**EXCERPTED DATA:**
####

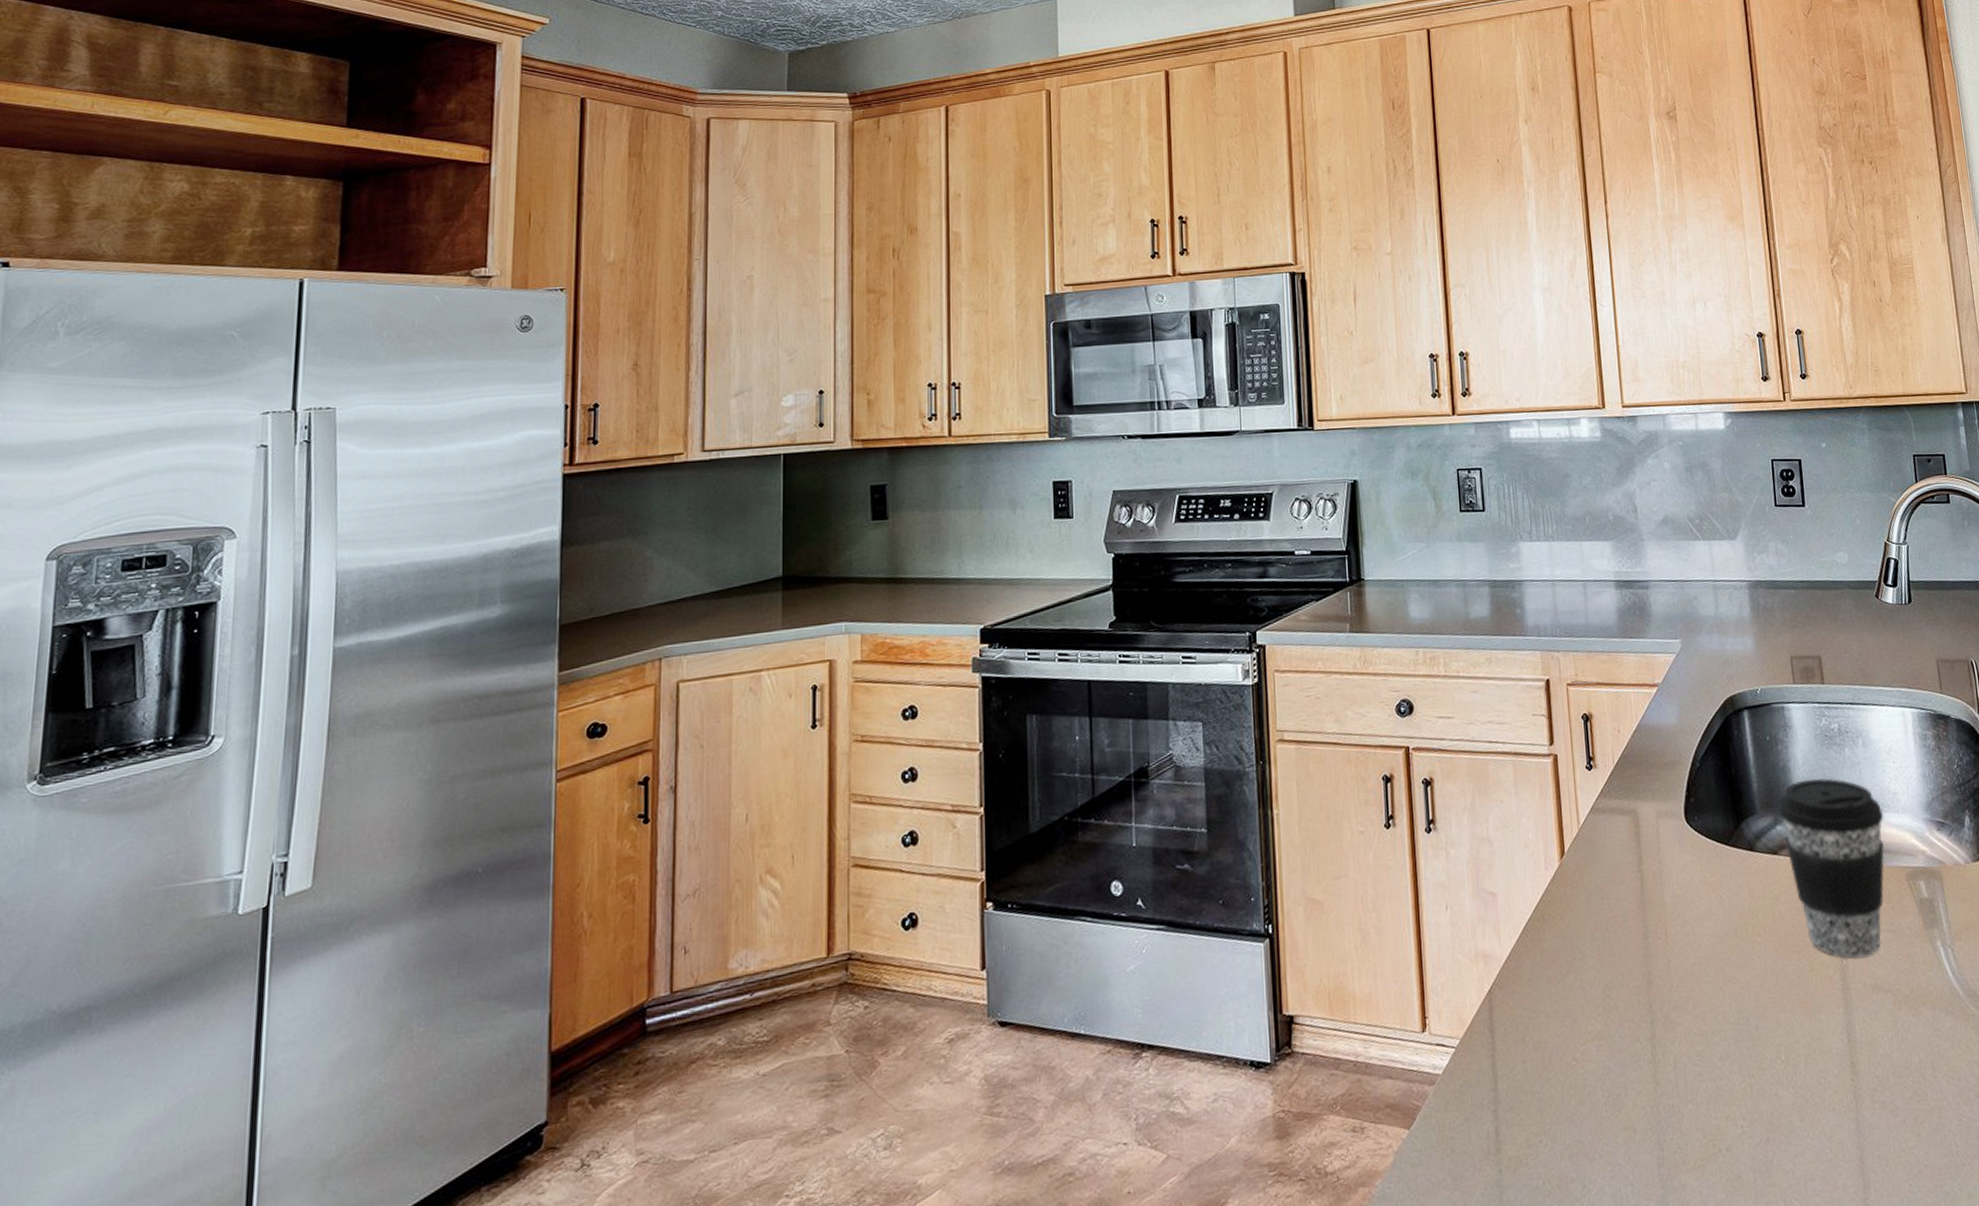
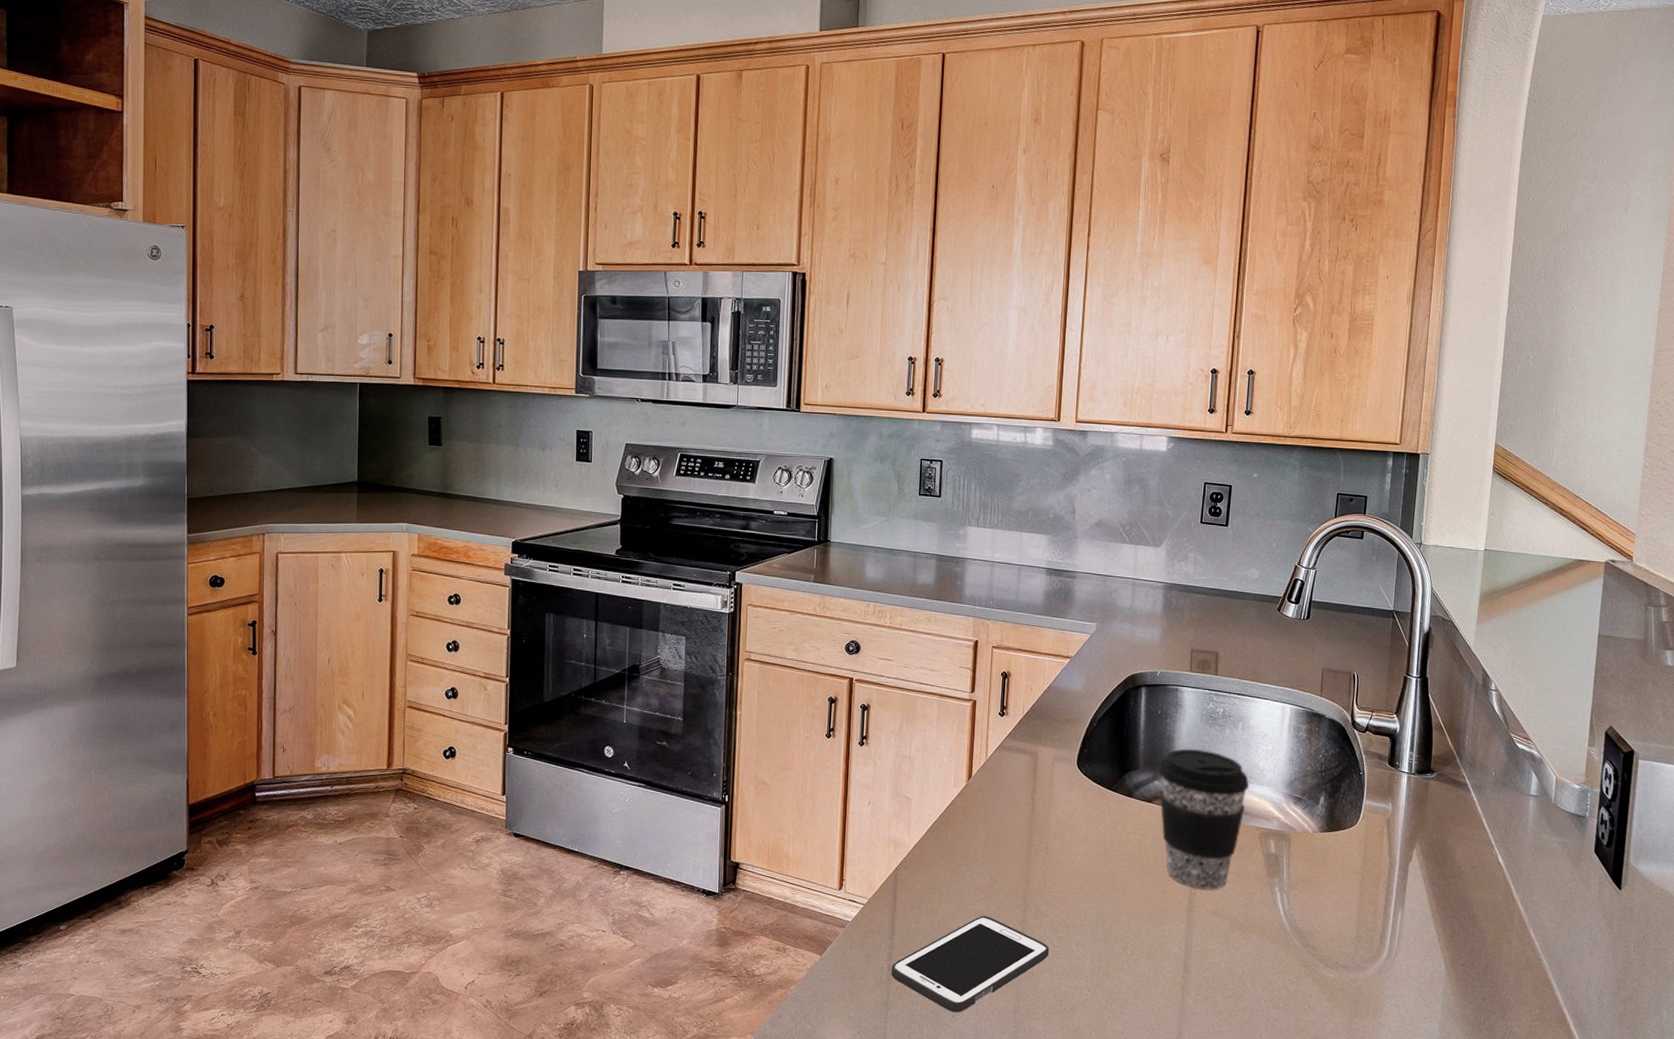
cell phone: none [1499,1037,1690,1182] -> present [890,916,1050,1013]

####

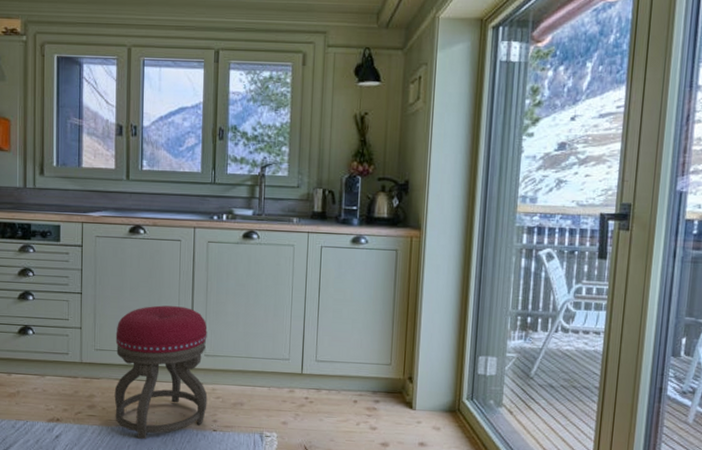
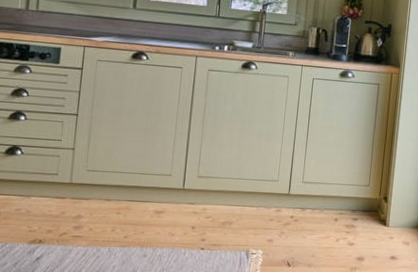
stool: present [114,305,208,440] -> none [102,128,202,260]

####

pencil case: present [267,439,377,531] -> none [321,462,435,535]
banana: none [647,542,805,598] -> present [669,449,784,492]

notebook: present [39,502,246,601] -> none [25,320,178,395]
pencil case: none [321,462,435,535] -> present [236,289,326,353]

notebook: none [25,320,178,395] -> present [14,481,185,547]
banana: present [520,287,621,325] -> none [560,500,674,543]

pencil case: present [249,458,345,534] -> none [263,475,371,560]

####

**TASK PROMPT:**
Output should match, line for line, the stretch of the material above from the line holding "pencil case: present [267,439,377,531]" through the line holding "pencil case: present [249,458,345,534]".

**OUTPUT FOR THIS EXERCISE:**
pencil case: present [267,439,377,531] -> none [321,462,435,535]
banana: none [647,542,805,598] -> present [669,449,784,492]

notebook: present [39,502,246,601] -> none [25,320,178,395]
pencil case: none [321,462,435,535] -> present [236,289,326,353]

notebook: none [25,320,178,395] -> present [14,481,185,547]
banana: present [520,287,621,325] -> none [560,500,674,543]

pencil case: present [249,458,345,534] -> none [263,475,371,560]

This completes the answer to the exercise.